# PASSAGE
+ + +

ORGANISATION which is, after all, only the practice of co-operation and solidarity, is a natural and necessary condition of social life; it is an inescapable fact which forces itself on everybody, as much on human society in general as on any group of people who are working towards a common objective. Since man neither wishes to, nor can, live in isolation-indeed being unable to develop his personality, and satisfy his physical and moral needs outside society and without the co-operation of his fellow beings-it is inevitable that those people who have neither the means nor a sufficiently developed social conscience to permit them to associate freely with those of a like mind and with common interests, are subjected to organisation by others, generally constituted in a class or as a ruling group, with the aim of exploiting the labour of others for their personal advantage. And the age-long oppression of the masses by a small privileged group has always been the result of the inability of most workers to agree among themselves to organise with others for production, for enjoyment and for the possible needs of defence against whoever might wish to exploit and oppress them. Anarchism exists to remedy this state of affairs….
There are two factions among those who call themselves anarchists, with or without adjectives: supporters and opponents of organisation. If we cannot succeed in agreeing, let us, at least, try to understand each other.
And first of all let us be clear about the distinctions since the question is a triple one: organisation in general as a principle and condition of social life today and in a future society; the organisation of the anarchist movement; and the organisation of the popular forces and especially of the working masses for resistance to government and capitalism….
The basic error committed by those opposed to organisation is in believing that organization is not possible without authority.
Now, it seems to us that organisation, that is to say, association for a specific purpose and with the structure and means required to attain it, is a necessary aspect of social life. A man in isolation cannot even live the life of a beast, for he is unable to obtain nourishment for himself except in tropical regions or when the population is exceptionally sparse; and he is, without exception, unable to rise much above the level of the animals. Having therefore to join with other humans, or more accurately, finding himself united to them as a consequence of the evolutionary antecedents of the species, he must submit to the will of others (be enslaved} or subject others to his will (be in authority) or live with others in fraternal agreement in the interests of the greatest good of all (be an associate). Nobody can escape from this necessity; and the most extreme anti-orgnisers not only are subject to the general organisation of the society they live in, but also in the voluntary actions in their lives, and in their rebellion against organisation, they unite among themselves, they share out their tasks, they organize with whom they are in agreement, and use the means that society puts at their disposal. . .
Admitting as a possibility the existence of a community organised without authority, that is without compulsion-and anarchists must admit the possibility, or anarchy would have no meaning-let us pass on to discuss the organisation of the anarchist movement.
In this case too, organisation seems useful and necessary. If movement means the whole-individuals with a common objective which they exert themselves to attain-it is natural that they should agree among themselves, join forces, share out the tasks and take all those steps which they think will lead to the achievement of those objectives. To remain isolated, each individual acting or seeking to act on his own without co-ordination, without preparation, without joining his modest efforts to a strong group, means condemning oneself to impotence, wasting one’s efforts in small ineffectual action, and to lose faith very soon in one’s aims and possibly being reduced to complete inactivity….

+ + +

# DATA SEGMENT
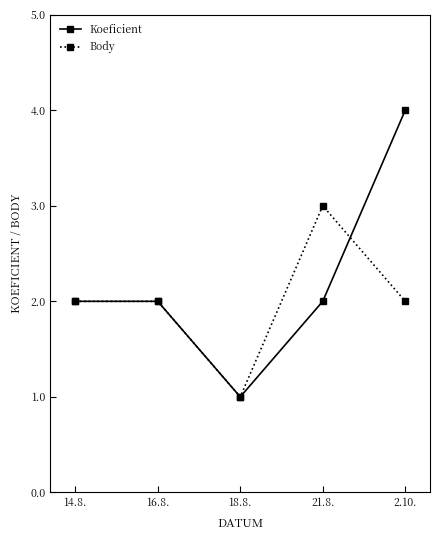

List the series in order of their peak value, highest first.

Koeficient, Body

+ + +

# TO DO
Answer these questions about the passage on organization:
1. Into which two factions does the passage divide those who call themselves anarchists?
2. What does the passage call the basic error of those opposed to organization?
3. Where, according to the passage, can a man in isolation obtain nourishment for himself?

# ANSWER TO THE EXERCISE
1. Supporters and opponents of organization.
2. Believing that organization is not possible without authority.
3. Only in tropical regions or where the population is exceptionally sparse.